A double top plate is two stacked horizontal boards along the top of a wall, as opposed to the single board at the bottom (the bottom or sole plate). The two top plates are usually lapped at corners and intersections to tie the framing together and help carry loads from above. Because of it, a standard wall has three rows of plate stock — one bottom and two top — which is why this calculator defaults to three plate rows. A non-load-bearing or specially engineered wall may use a single top plate instead.

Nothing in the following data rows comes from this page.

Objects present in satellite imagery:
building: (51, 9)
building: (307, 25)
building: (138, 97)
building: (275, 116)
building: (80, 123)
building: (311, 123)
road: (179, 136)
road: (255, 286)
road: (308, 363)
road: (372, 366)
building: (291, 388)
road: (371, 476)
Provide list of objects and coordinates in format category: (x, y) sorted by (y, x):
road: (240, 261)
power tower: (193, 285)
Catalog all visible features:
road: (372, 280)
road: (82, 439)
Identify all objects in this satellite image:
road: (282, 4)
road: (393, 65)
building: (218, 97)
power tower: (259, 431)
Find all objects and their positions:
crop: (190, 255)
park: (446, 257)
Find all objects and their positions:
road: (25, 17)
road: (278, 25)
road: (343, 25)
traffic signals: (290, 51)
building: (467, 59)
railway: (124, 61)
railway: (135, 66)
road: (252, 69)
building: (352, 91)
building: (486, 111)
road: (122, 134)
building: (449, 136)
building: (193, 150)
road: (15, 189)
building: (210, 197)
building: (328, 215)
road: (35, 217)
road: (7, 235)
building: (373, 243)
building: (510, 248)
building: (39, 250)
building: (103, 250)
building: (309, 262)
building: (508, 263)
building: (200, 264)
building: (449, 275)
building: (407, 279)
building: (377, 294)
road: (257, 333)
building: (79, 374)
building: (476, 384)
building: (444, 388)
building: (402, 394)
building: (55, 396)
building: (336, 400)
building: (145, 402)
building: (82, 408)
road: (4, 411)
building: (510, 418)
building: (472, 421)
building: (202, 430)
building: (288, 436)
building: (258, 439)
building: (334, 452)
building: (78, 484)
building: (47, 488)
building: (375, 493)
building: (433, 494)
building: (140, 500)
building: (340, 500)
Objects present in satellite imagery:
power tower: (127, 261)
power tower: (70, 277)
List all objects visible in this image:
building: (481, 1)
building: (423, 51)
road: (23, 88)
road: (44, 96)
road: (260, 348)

Corners need extra studs to form the corner assembly and to give you a nailing surface for drywall on the inside of the corner. A common rule of thumb is two extra studs per corner, which is what this calculator adds. The exact number depends on the detail — a traditional three-stud corner, a two-stud corner with drywall clips, or a California corner all differ slightly. Treat the two-per-corner figure as a planning estimate, not an exact takeoff.
Plates run the full length of the wall, so the plate stock equals wall length × the number of plate rows. A standard wall with one bottom plate and a double top plate has three rows, so a 20 ft wall needs 20 × 3 = 60 linear feet of plate stock — for example five 12 ft boards. Add a little for the laps at corners and intersections and for waste.
No. This tool estimates the common studs and the plate stock only. It doesn't size or count headers, jack and king studs, cripples, sills, blocking, fire-blocking, or the bracing around openings — those depend on the opening size, the load above, and your local code. Use this number as a starting material estimate, then add the opening framing your plan calls for. Load-bearing and structural design should follow an engineered plan and your local building code.